What a killer threesome.

And in this two-man road trip we find two guys with completely opposite personalities on a trip across the country to Los Angeles. Peter (Downey Jr.) is a father-to-be, planning on flying home to LA to make it in time for the birth of his child, who due in a few days. But Peter’s high-strung personality and coincidental bad luck with an odd-ball aspiring actor named Ethan (Galifianakis), finds him and his new “friend” kicked off the plane and put on a no-fly list.

No wallet. No ID. Nothing. All Peter has is the guy who got him into this mess in the first place, along with Ethan’s rented car and a couple of bucks. Luckily, Peter is offered a ride to LA by the aspiring actor for a road trip that he would never dream of. Ever. An impulsive and annoying co-driver, a car crash due to narcolepsy and an arrest at the Mexican border are only the half of it.

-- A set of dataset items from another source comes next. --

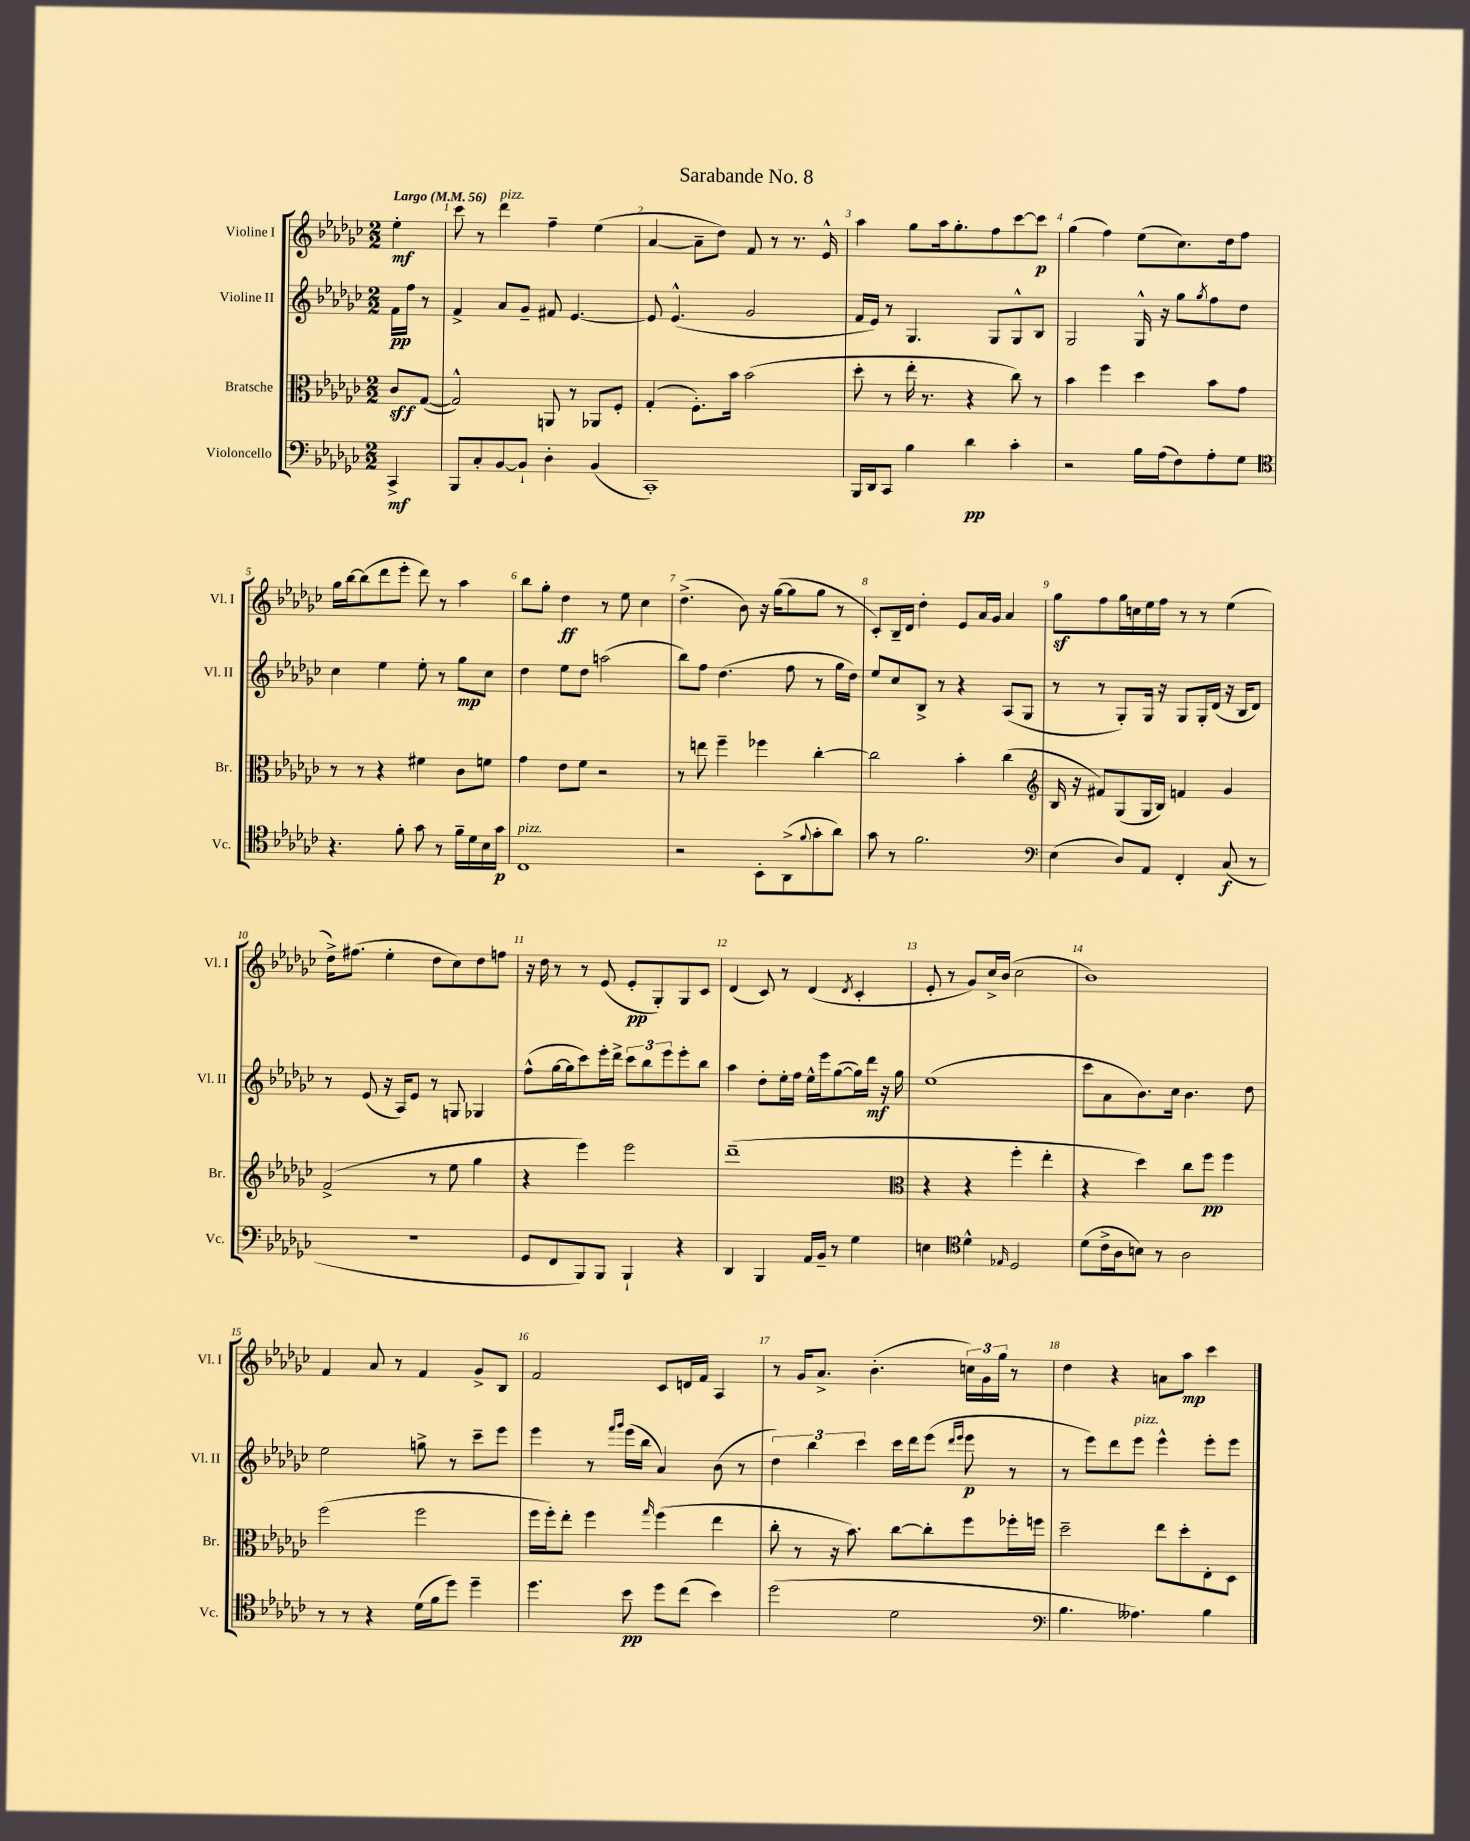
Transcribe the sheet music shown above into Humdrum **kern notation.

**kern	**dynam	**kern	**dynam	**kern	**dynam	**kern	**dynam
*part4	*part4	*part3	*part3	*part2	*part2	*part1	*part1
*staff4	*staff4	*staff3	*staff3	*staff2	*staff2	*staff1	*staff1
*I"Violoncello	*	*I"Bratsche	*	*I"Violine II	*	*I"Violine I	*
*I'Vc.	*	*I'Br.	*	*I'Vl. II	*	*I'Vl. I	*
*clefF4	*	*clefC3	*	*clefG2	*	*clefG2	*
*k[b-e-a-d-g-c-]	*	*k[b-e-a-d-g-c-]	*	*k[b-e-a-d-g-c-]	*	*k[b-e-a-d-g-c-]	*
*M2/2	*	*M2/2	*	*M2/2	*	*M2/2	*
*MM56	*	*MM56	*	*MM56	*	*MM56	*
=	=	=	=	=	=	=	=
!	!	!	!	!	!	!LO:TX:a:B:t=Largo	!
4CC-^/	mf	8c-/L	sff	16f\LL	pp	4ee-'\	mf
.	.	.	.	16ff\JJ	.	.	.
.	.	([8G-/J	.	8r	.	.	.
=1	=1	=1	=1	=1	=1	=1	=1
8BBB-/L	.	2G-^^/])	.	4f^/	.	8ccc-\	.
8C-'/	.	.	.	.	.	8r	.
!	!	!	!	!	!	!LO:TX:a:i:t=pizz.	!
[8BB-/	.	.	.	8a-/L	.	4ddd-\	.
8BB-`/J]	.	.	.	8g-~/J	.	.	.
4D-'\	.	8AAn/	.	8f#X/	.	4ff~\	.
.	.	8r	.	[4.e-/	.	.	.
(4BB-/	.	8AA-X/L	.	.	.	(4ee-\	.
.	.	8F'/J	.	.	.	.	.
=2	=2	=2	=2	=2	=2	=2	=2
1CC-')	.	(4G-'/	.	8e-/]	.	[4a-/	.
.	.	.	.	(4.e-^^/	.	.	.
.	.	8.F'\L)	.	.	.	8a-~\L]	.
.	.	.	.	.	.	8dd-\J)	.
.	.	16b-\Jk	.	.	.	.	.
.	.	(2b-\	.	2g-/	.	8f/	.
.	.	.	.	.	.	8r	.
.	.	.	.	.	.	8.r	.
.	.	.	.	.	.	16e-^^/	.
=3	=3	=3	=3	=3	=3	=3	=3
16BBB-/LL	.	8dd-'\	.	16f/LL	.	4aa-\	.
16DD-/J	.	.	.	16e-/JJ)	.	.	.
8CC-/J	.	8r	.	8r	.	.	.
4B-\	.	16ee-'\	.	4.G-/	.	8gg-\L	.
.	.	8.r	.	.	.	.	.
.	.	.	.	.	.	16aa-\k	.
.	.	.	.	.	.	8.gg-'\	.
4d-\	pp	4r	.	.	.	.	.
.	.	.	.	8G-/L	.	8ff\	.
4c-'\	.	8cc-\)	.	8G-^^/	.	[8ccc-\	.
.	.	8r	.	8B-/J	.	8ccc-\J]	p
=4	=4	=4	=4	=4	=4	=4	=4
2r	.	4b-\	.	2G-/	.	(4gg-\	.
.	.	4ff\	.	.	.	4ff\)	.
16B-\LL	.	4dd-\	.	16G-^^/	.	(8ee-\L	.
(16A-\J	.	.	.	16r	.	.	.
8F\)	.	.	.	8gg-\L	.	8.cc-\)	.
.	.	.	.	8qgg-/	.	.	.
8A-'\	.	8b-\L	.	8ff\	.	.	.
.	.	.	.	.	.	16dd-\k	.
8G-\J	.	8g-\J	.	8dd-\J	.	8ff\J	.
!!LO:LB:g=z
=5	=5	=5	=5	=5	=5	=5	=5
*clefC4	*	*	*	*	*	*	*
4.r	.	8r	.	4cc-\	.	16gg-\LL	.
.	.	.	.	.	.	[16bb-\J	.
.	.	8r	.	.	.	(8bb-\]	.
.	.	4r	.	4ee-\	.	8ddd-\	.
8f'\	.	.	.	.	.	8eee-'\J	.
8g-\	.	4f#X\	.	8ee-'\	.	8ddd-\)	.
8r	.	.	.	8r	.	8r	.
16f~\LL	.	8c-\L	.	8gg-\L	mp	4aa-\	.
16d-\	.	.	.	.	.	.	.
16B-\	.	8fn\J	.	8cc-\J	.	.	.
16g-\JJ	p	.	.	.	.	.	.
=6	=6	=6	=6	=6	=6	=6	=6
!LO:TX:a:i:t=pizz.	!	!	!	!	!	!	!
1C-	.	4g-\	.	4dd-\	.	8bb-\L	.
.	.	.	.	.	.	8gg-'\J	.
.	.	8e-\L	.	8ee-\L	.	4dd-\	ff
.	.	8f\J	.	8dd-\J	.	.	.
.	.	2r	.	(2aan\	.	8r	.
.	.	.	.	.	.	8ee-\	.
.	.	.	.	.	.	4cc-\	.
=7	=7	=7	=7	=7	=7	=7	=7
2r	.	8r	.	8bb-\L)	.	(4.dd-^\	.
.	.	8een\	.	8ff\J	.	.	.
.	.	4ff~\	.	(4.dd-\	.	.	.
.	.	.	.	.	.	8b-\)	.
8BB-'\L	.	4ff-X\	.	.	.	16r	.
.	.	.	.	.	.	([16gg-\KL	.
(8AA-^\	.	.	.	8ff\	.	8gg-\]	.
8qqf/	.	.	.	.	.	.	.
8g-'\	.	[4cc-'\	.	8r	.	8gg-\J	.
8a-\J)	.	.	.	16gg-\LL	.	8r	.
.	.	.	.	16dd-\JJ)	.	.	.
=8	=8	=8	=8	=8	=8	=8	=8
8g-\	.	2cc-\]	.	8ee-/L	.	8c-'/L)	.
8r	.	.	.	8cc-/	.	16B-~/L	.
.	.	.	.	.	.	16d-/JJ	.
2.f\	.	.	.	8B-^/J	.	4dd-'\	.
.	.	.	.	8r	.	.	.
.	.	4b-'\	.	4r	.	8e-/L	.
.	.	.	.	.	.	16a-/L	.
.	.	.	.	.	.	16g-/JJ	.
.	.	(4cc-\	.	(8A-/L	.	4a-/	.
.	.	.	.	8G-/J	.	.	.
=9	=9	=9	=9	=9	=9	=9	=9
*clefF4	*	*clefG2	*	*	*	*	*
(4E-\	.	16B-/	.	8r	.	8gg-z\L	.
.	.	16r	.	.	.	.	.
.	.	8f#X/L)	.	8r	.	8ff\	.
8D-/L)	.	(8G-/	.	8G-'/L)	.	16gg-\L	.
.	.	.	.	.	.	16ccn\	.
8AA-/J	.	16G-/L	.	16G-/Jk	.	16ee-\	.
.	.	16B-/JJ)	.	16r	.	16ff\JJ	.
4FF'/	.	4fn/	.	8G-/L	.	8r	.
.	.	.	.	16G-'/L	.	8r	.
.	.	.	.	(16d-/JJ	.	.	.
(8C-/	f	4g-/	.	16r	.	(4ee-\	.
.	.	.	.	16B-/KL	.	.	.
8r	.	.	.	8d-/J)	.	.	.
!!LO:LB:g=z
=10	=10	=10	=10	=10	=10	=10	=10
1r	.	(2f^/	.	8r	.	16dd-^\KL)	.
.	.	.	.	.	.	(8.ff#X\J	.
.	.	.	.	(8e-/	.	.	.
.	.	.	.	16r	.	4ee-'\	.
.	.	.	.	16A-/KL)	.	.	.
.	.	.	.	8e-/J	.	.	.
.	.	8r	.	8r	.	8dd-\L	.
.	.	8ee-\	.	8Gn/	.	8cc-\)	.
.	.	4gg-\	.	4G-X/	.	8dd-\	.
.	.	.	.	.	.	8ffn\J	.
=11	=11	=11	=11	=11	=11	=11	=11
8GG-/L	.	4r	.	(8ff^^\L	.	16r	.
.	.	.	.	.	.	16dd-\	.
8FF/	.	.	.	[16gg-\L	.	8r	.
.	.	.	.	16gg-\J]	.	.	.
8BBB-/)	.	4eee-\)	.	8ccc-\)	.	8r	.
8BBB-/J	.	.	.	16eee-'\L	.	(8e-/	.
.	.	.	.	16ddd-^\JJ	.	.	.
4BBB-`/	.	2eee-\	.	12ccc-\L	.	8e-'/L	pp
.	.	.	.	12bb-\	.	.	.
.	.	.	.	.	.	8G-'/)	.
.	.	.	.	12eee-\	.	.	.
4r	.	.	.	8eee-'\	.	8G-/	.
.	.	.	.	8bb-\J	.	8c-/J	.
=12	=12	=12	=12	=12	=12	=12	=12
4DD-/	.	(1ddd-~	.	4aa-\	.	(4d-/	.
4BBB-/	.	.	.	8dd-'\L	.	8c-/)	.
.	.	.	.	16ee-'\L	.	8r	.
.	.	.	.	16ff\JJ	.	.	.
16AA-/LL	.	.	.	16ee-^^\LL	.	(4d-/	.
16BB-~/JJ	.	.	.	16eee-\J	.	.	.
8r	.	.	.	([8gg-\	.	.	.
.	.	.	.	.	.	8qd-/	.
4G-\	.	.	.	16gg-\L])	.	4c-'/	.
.	.	.	.	16ddd-\JJ	mf	.	.
.	.	.	.	16r	.	.	.
.	.	.	.	16gg-\	.	.	.
=13	=13	=13	=13	=13	=13	=13	=13
*	*	*clefC3	*	*	*	*	*
4En\	.	4r	.	(1ee-	.	8e-'/	.
.	.	.	.	.	.	8r	.
*clefC4	*	*	*	*	*	*	*
4d-^^\	.	4r	.	.	.	8g-/L)	.
.	.	.	.	.	.	16cc-^/L	.
.	.	.	.	.	.	(16b-/JJ	.
16qqE-X/	.	.	.	.	.	.	.
2D-/	.	4ff'\	.	.	.	2cc-\	.
.	.	4ee-'\	.	.	.	.	.
=14	=14	=14	=14	=14	=14	=14	=14
(8d-\L	.	4r	.	8ccc-\L	.	1b-)	.
16c-^\L	.	.	.	8a-\	.	.	.
16A-\J	.	.	.	.	.	.	.
8Bn\J)	.	4dd-\)	.	8.b-\)	.	.	.
8r	.	.	.	.	.	.	.
.	.	.	.	16cc-\Jk	.	.	.
2A-\	.	8cc-\L	.	4.b-\	.	.	.
.	.	8ff\J	pp	.	.	.	.
.	.	4ff\	.	.	.	.	.
.	.	.	.	8dd-\	.	.	.
!!LO:LB:g=z
=15	=15	=15	=15	=15	=15	=15	=15
8r	.	(2ff\	.	2ee-\	.	4f/	.
8r	.	.	.	.	.	.	.
4r	.	.	.	.	.	8a-/	.
.	.	.	.	.	.	8r	.
(16d-\LL	.	2ff\	.	8ggn^\	.	4f/	.
16f\J	.	.	.	.	.	.	.
8dd-\J)	.	.	.	8r	.	.	.
4dd-~\	.	.	.	8ccc-~\L	.	8g-^/L	.
.	.	.	.	8eee-\J	.	8B-/J	.
=16	=16	=16	=16	=16	=16	=16	=16
4.dd-\	.	16ff\LL	.	4eee-\	.	2f/	.
.	.	16ff'\J)	.	.	.	.	.
.	.	8ee-'\J	.	.	.	.	.
.	.	4ff\	.	8r	.	.	.
.	.	.	.	16qqfff/LL	.	.	.
.	.	.	.	16qqggg-/JJ	.	.	.
8b-\	pp	.	.	(16eee-\LL	.	.	.
.	.	.	.	16bb-\JJ	.	.	.
.	.	16qqgg-/	.	.	.	.	.
8dd-\L	.	(4ff\	.	4a-/)	.	8c-/L	.
(8cc-\J	.	.	.	.	.	16dn/L	.
.	.	.	.	.	.	16f/JJ	.
4b-\)	.	4ee-\	.	(8b-\	.	4A-/	.
.	.	.	.	8r	.	.	.
=17	=17	=17	=17	=17	=17	=17	=17
(2dd-\	.	8cc-'\	.	6dd-\)	.	8r	.
.	.	8r	.	.	.	16g-/KL	.
.	.	.	.	6bb-\	.	.	.
.	.	.	.	.	.	8.a-^/J	.
.	.	16r	.	.	.	.	.
.	.	8.b-\)	.	.	.	.	.
.	.	.	.	6ccc-\	.	.	.
.	.	.	.	.	.	(4.b-'\	.
2d-\	.	[8cc-\L	.	16ccc-\LL	.	.	.
.	.	.	.	16ddd-\J	.	.	.
.	.	8cc-'\]	.	(8eee-\J	.	.	.
.	.	.	.	16qqddd-/LL	.	.	.
.	.	.	.	16qqeee-/JJ	.	.	.
.	.	8ff\	.	8eee-\	p	24ccn\LL)	.
.	.	.	.	.	.	24g-\	.
.	.	.	.	.	.	24gg-\JJ	.
.	.	16ff-X'\L	.	8r	.	8r	.
.	.	16ffn\JJ	.	.	.	.	.
=18	=18	=18	=18	=18	=18	=18	=18
*clefF4	*	*	*	*	*	*	*
4.B-\	.	2dd-~\	.	8r	.	4dd-\	.
.	.	.	.	8eee-\L)	.	.	.
.	.	.	.	8ddd-\	.	4r	.
!	!	!	!	!LO:TX:a:i:t=pizz.	!	!	!
4.A--X\)	.	.	.	8eee-\J	.	.	.
.	.	8ee-\L	.	4eee-^^\	.	8an\L	.
.	.	8dd-'\	.	.	.	8aa-\J	mp
4B-\	.	8E-'\	.	8eee-'\L	.	4ccc-\	.
.	.	8D-\J	.	8eee-\J	.	.	.
==	==	==	==	==	==	==	==
*-	*-	*-	*-	*-	*-	*-	*-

In Due Date, Galifianakis takes on the role of a more experienced and well known comedic actor. His work in films following his breakout role in The Hangover and the success from his online web series Between Two Ferns gives him a more cemented position to carry the film. As a result, this time around most people can actually pronounce his name correctly, unlike preHangover. But I still wouldn’t ask anybody to try and spell it just yet. Robert Downey Jr’s break in-between being a cocky billionaire as Iron Man’s Tony Stark, gives him a great shot at really showing his ability to put his sarcasm and impressive comedic timing to good use. The two actors supply enough laughs to satisfy an audience and Phillips’ direction is one of the main reasons for that.

But the problem is the lack of story development, and focus on characters, which plauges the movie with some drag moments. Looking back at it, Due Date’s funny moments are a bit too spread apart, forcing viewers to follow a loose plot.

Some transitioning scenes are a bit random and the jokes become repetitive, with Galifianakis milking the “diotic little kid syndrome. Robert Downey Jr’s moments start to feel a bit dry after a while. But at the end of the trip, this film will be hilarious to some, and forgettable to others. Here’s hoping Phillips finds the spark for Hangover 2, because let’s face it, that’s all that really matters now.

Verdict: Worth a movie ticket if you’re looking for a few good laughs for the weekend.